The problem. Pictures must be dropped from the copy of the entries below; all else is returned exactly.

Input for this task.
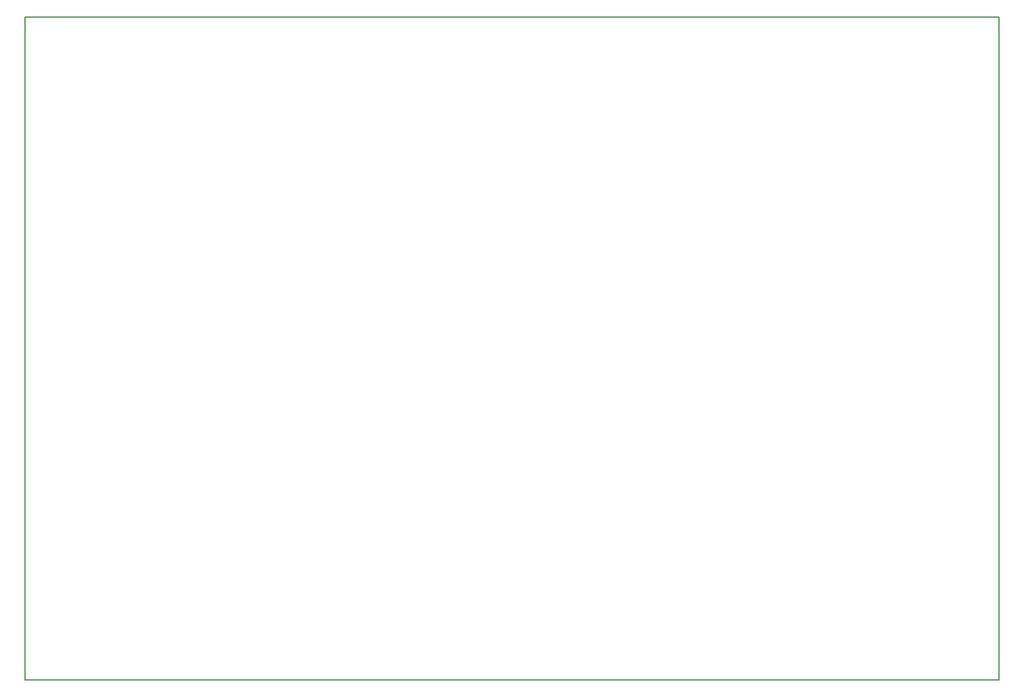
<source format=gbr>
G04 DesignSpark PCB Gerber Version 10.0 Build 5299*
G04 #@! TF.Part,Single*
%FSLAX35Y35*%
%MOIN*%
%ADD10C,0.00500*%
G04 #@! TD.AperFunction*
X0Y0D02*
D02*
D10*
X250Y250D02*
X532750D01*
Y362750D01*
X250D01*
Y250D01*
X0Y0D02*
M02*

</source>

Answer to this problem.
<source format=gbr>
G04 DesignSpark PCB Gerber Version 10.0 Build 5299*
G04 #@! TF.Part,Single*
%FSLAX35Y35*%
%MOIN*%
%ADD10C,0.00500*%
G04 #@! TD.AperFunction*
X0Y0D02*
D02*
D10*
X250Y250D02*
X532750D01*
Y362750D01*
X250D01*
Y250D01*
X0Y0D02*
M02*

</source>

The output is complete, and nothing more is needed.